A body exhales behind me.
I spin, but no one’s there. The cluster of homes sits quietly half a field away, dark except for one or two dim lights. It might have been the wind, but it is high, and the sound was low. I resume my search when I hear it again. Someone is here, too close.
My eyes strain to make out the deeper shadows near the cut stone cottages, under the thatch eaves where the moonlight cannot reach. I wait, frozen, holding my breath. And then I see it. Something slips across the gap between the houses, caught for a moment by the fractured moonlight. The ghostly form is gone in a blink, vanishing behind a corner.

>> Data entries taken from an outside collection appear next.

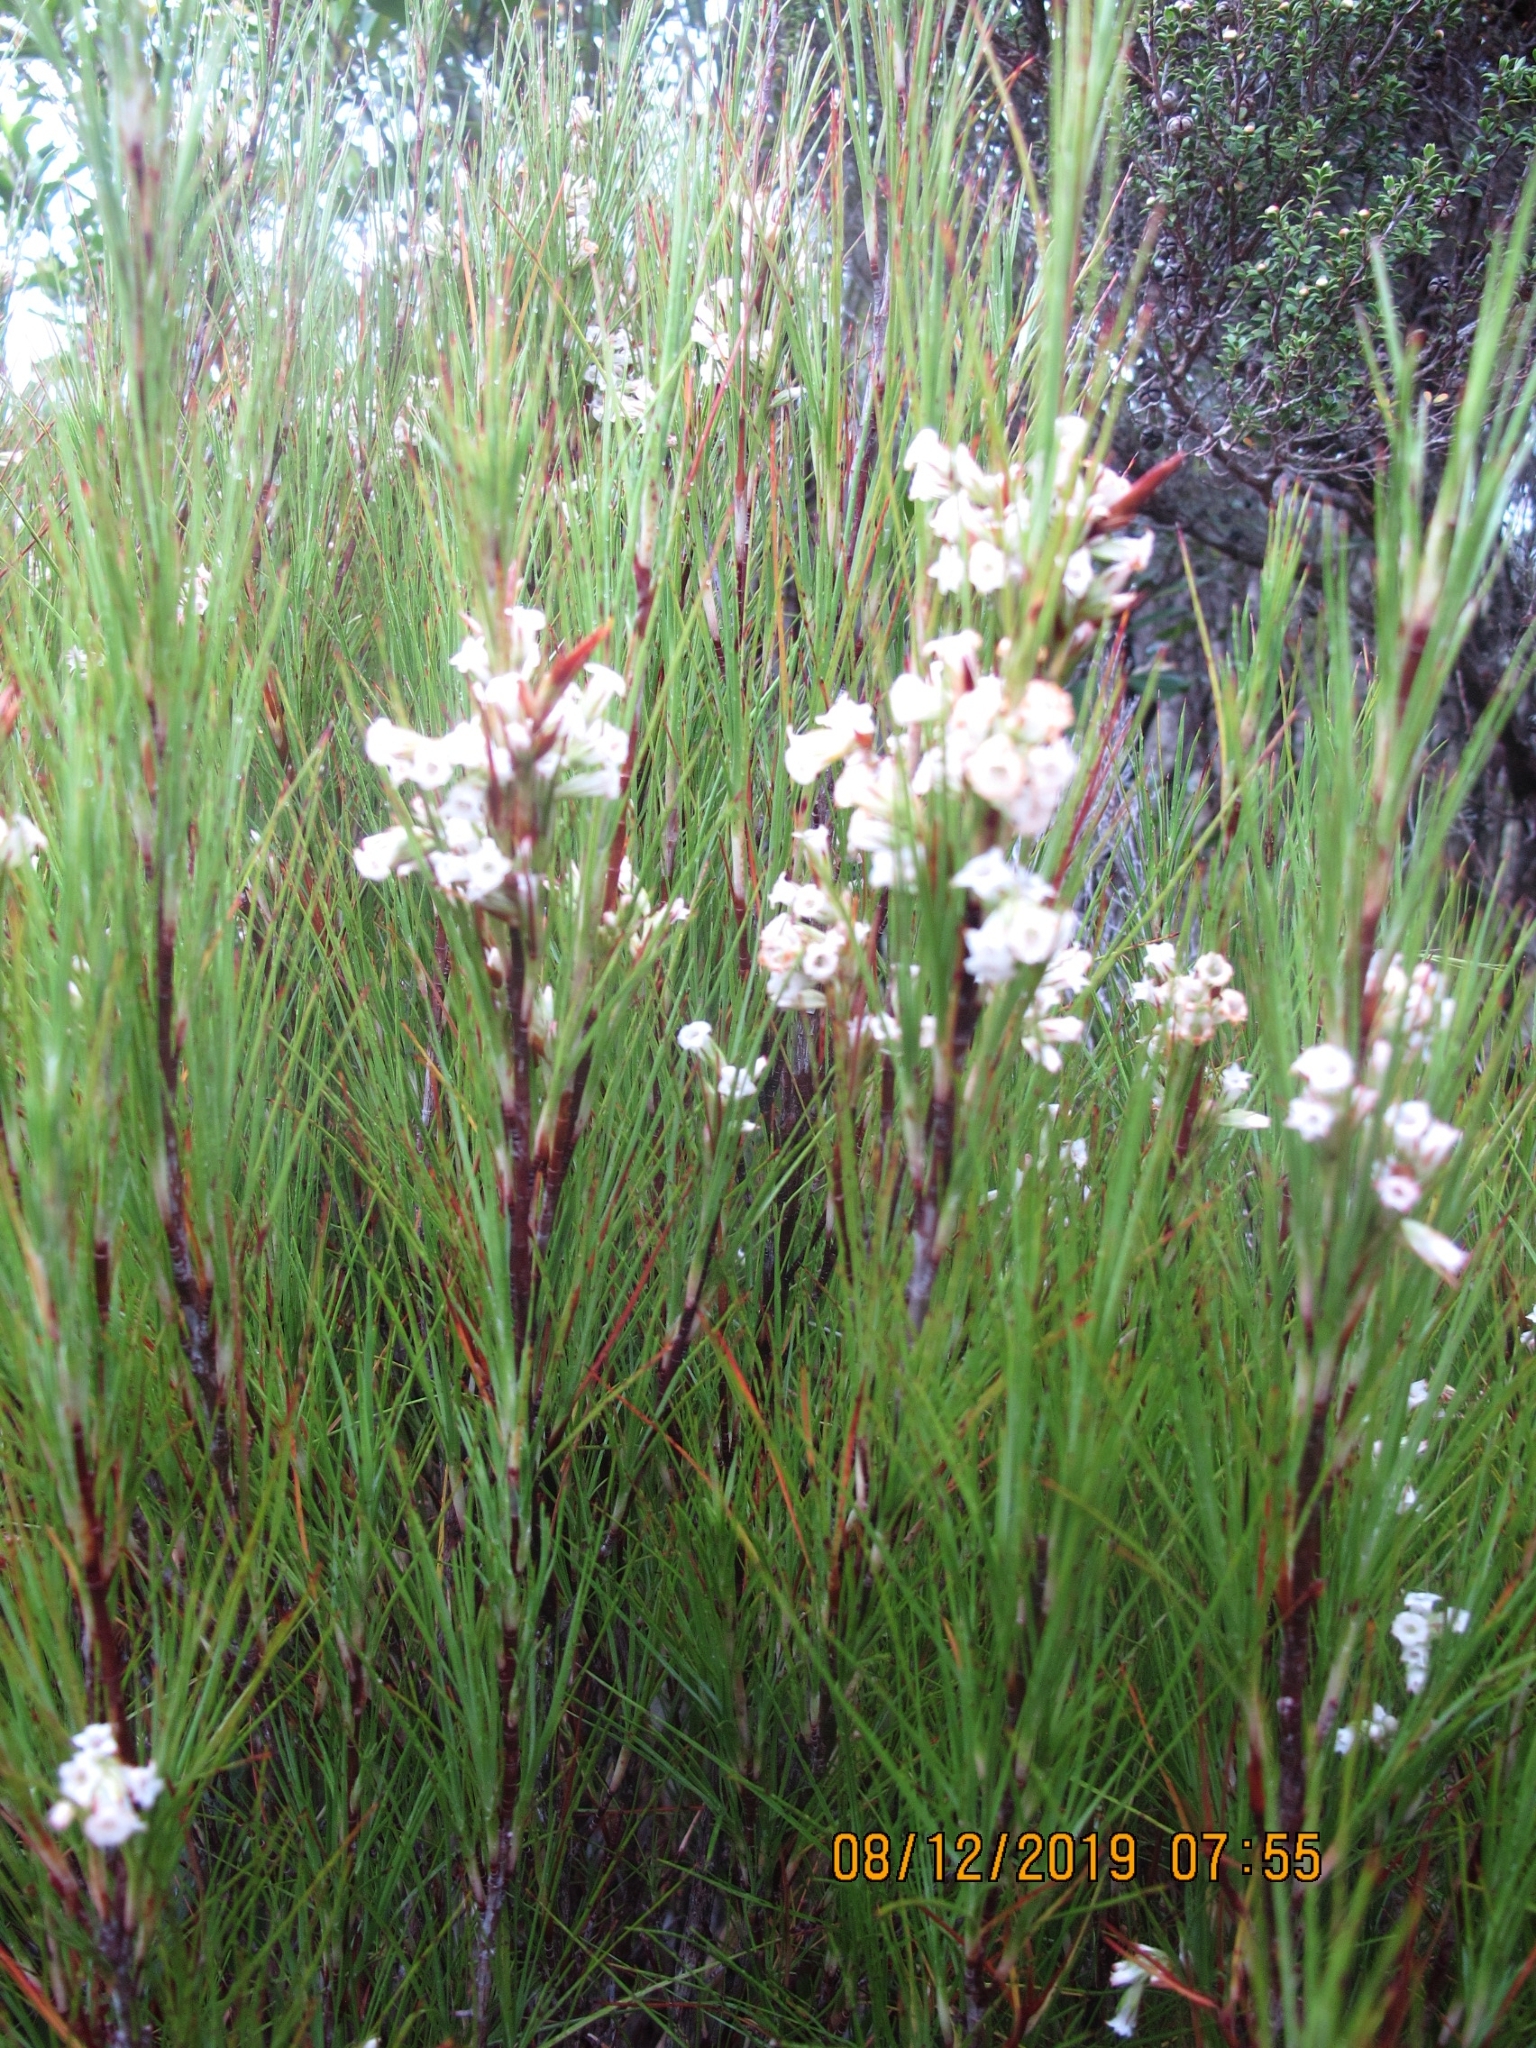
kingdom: Plantae
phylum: Tracheophyta
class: Magnoliopsida
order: Ericales
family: Ericaceae
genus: Dracophyllum
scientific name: Dracophyllum filifolium
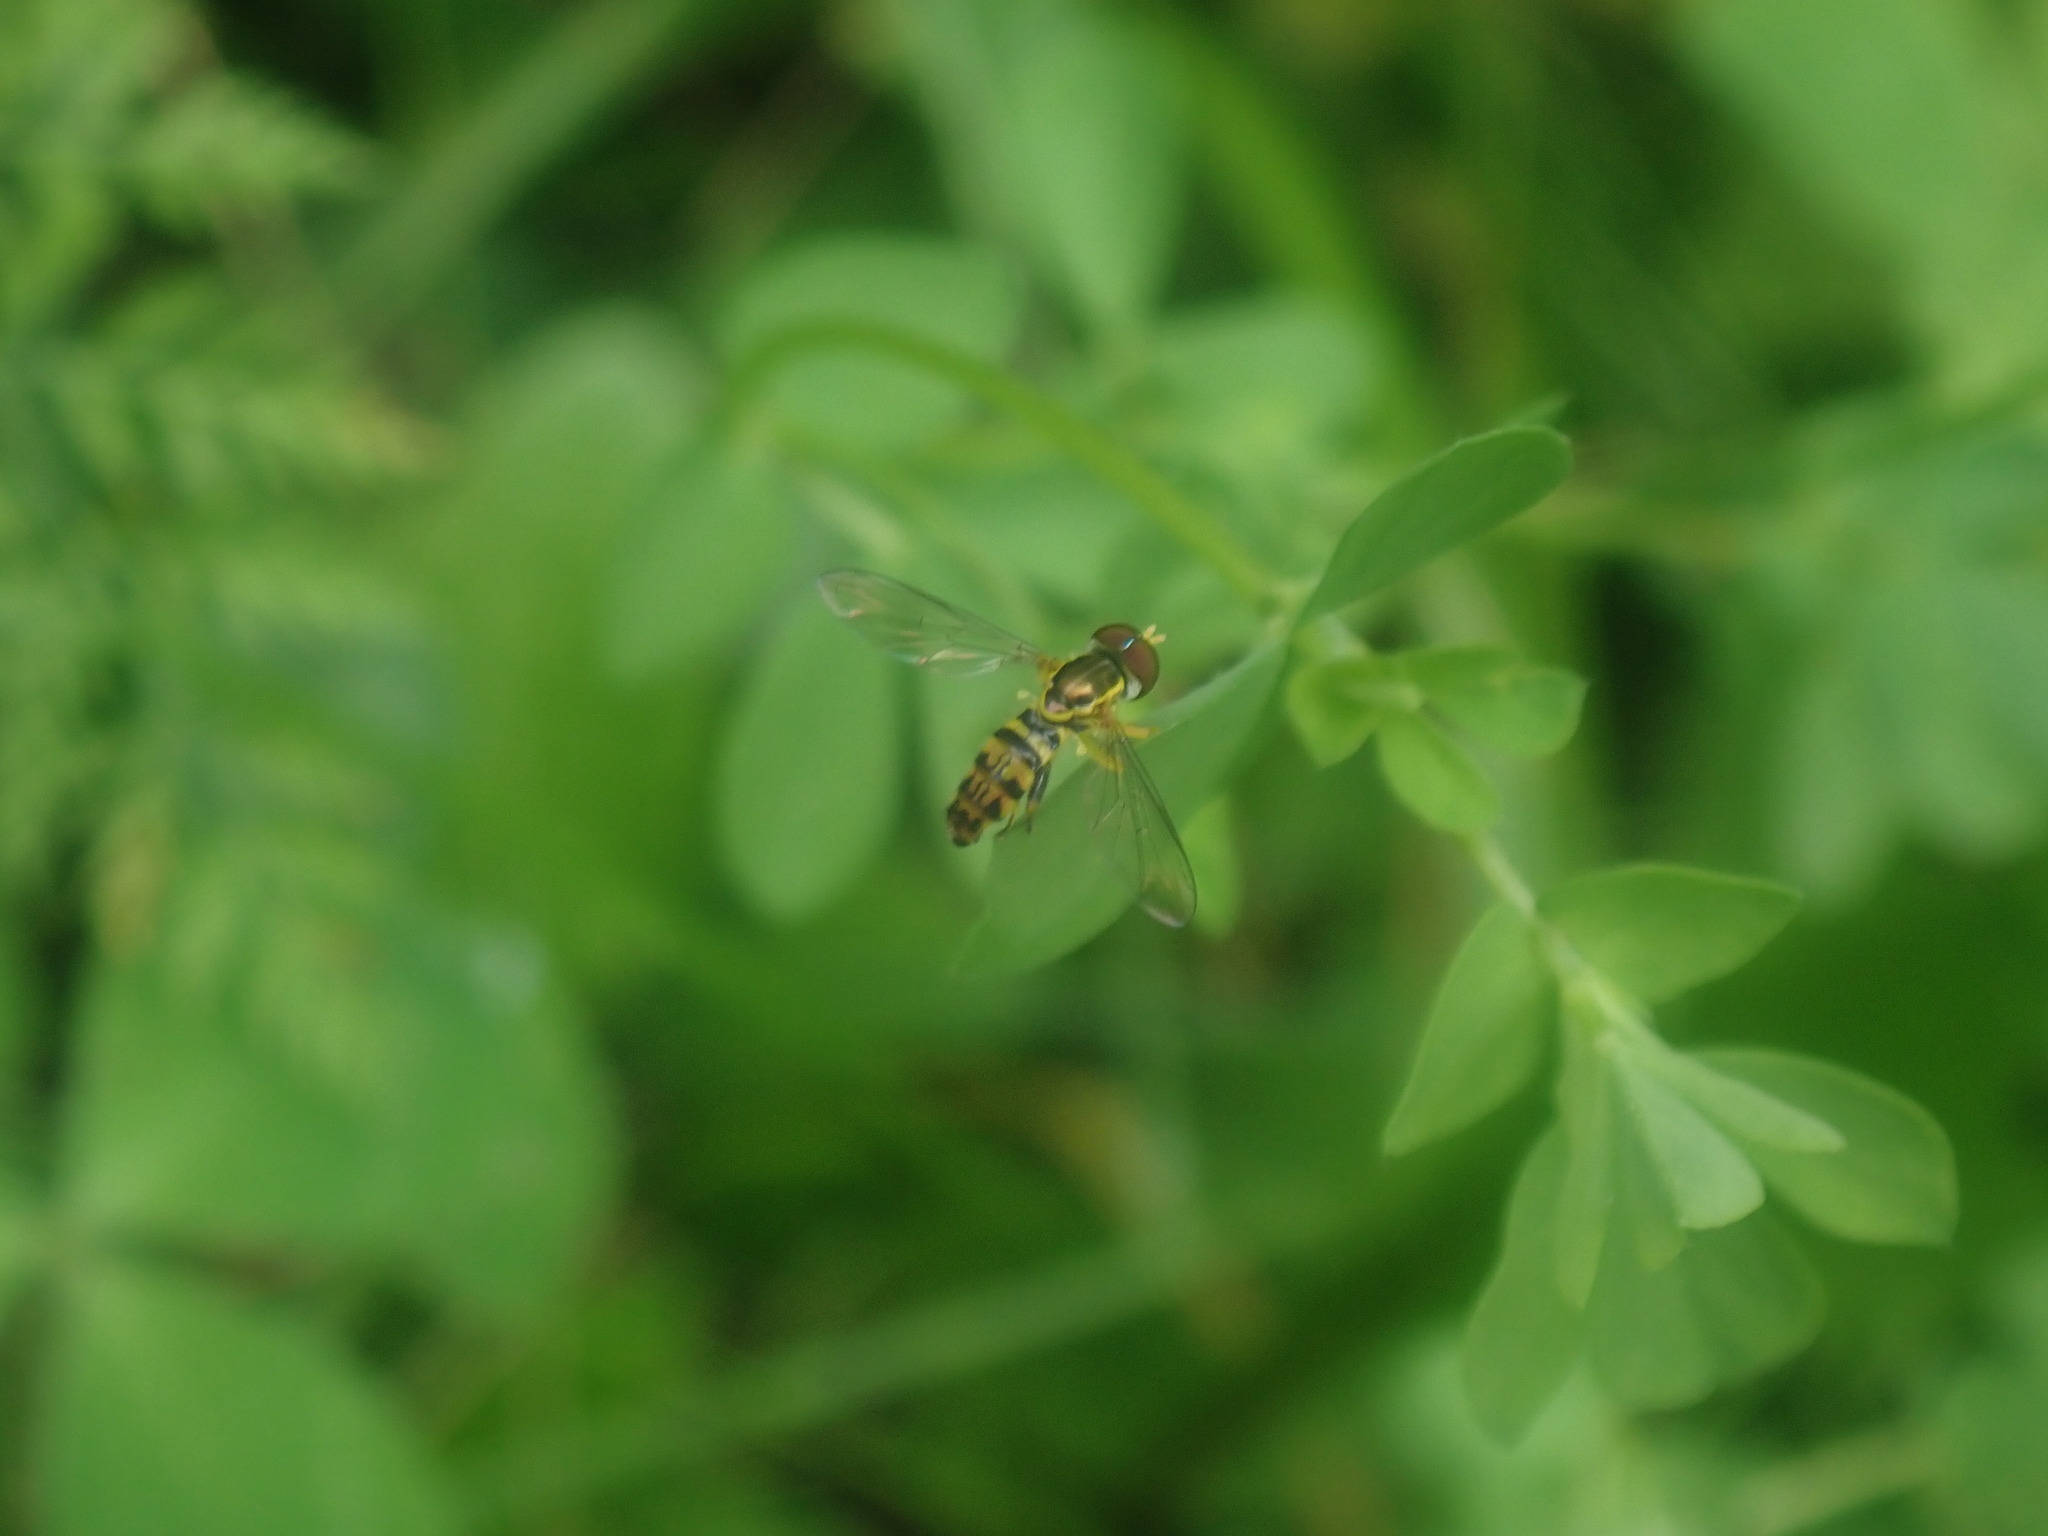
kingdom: Animalia
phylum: Arthropoda
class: Insecta
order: Diptera
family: Syrphidae
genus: Toxomerus
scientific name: Toxomerus geminatus
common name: Eastern calligrapher
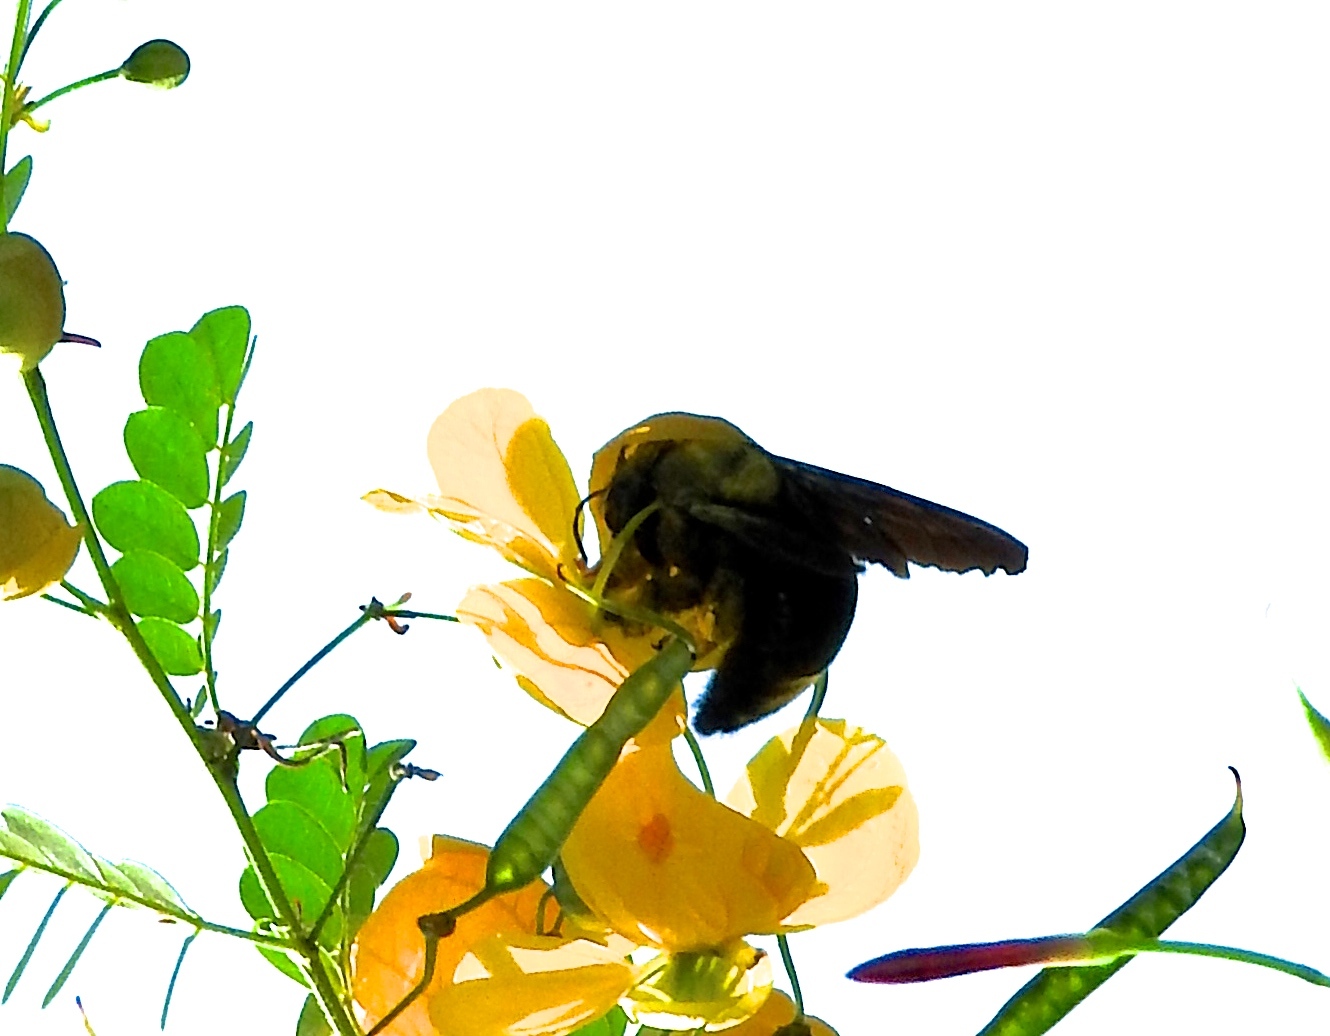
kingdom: Animalia
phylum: Arthropoda
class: Insecta
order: Hymenoptera
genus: Neoxylocopa
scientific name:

I sprint across the grass after the shadow, half tripping, and doing a very poor job of keeping the sound of my presence minimal as I run. I can hear my father’s scolding voice as the twigs snap beneath my feet, and my shoes kick at stones, but I’m so close. I launch into the space between the homes. I catch sight of the figure just before it turns another corner. It pauses and twists as if seeing me, then cuts between the houses, heading north toward the shadow of a hill, vast and black. If it gets there before me, I know the form will vanish, a shadow inside a shadow.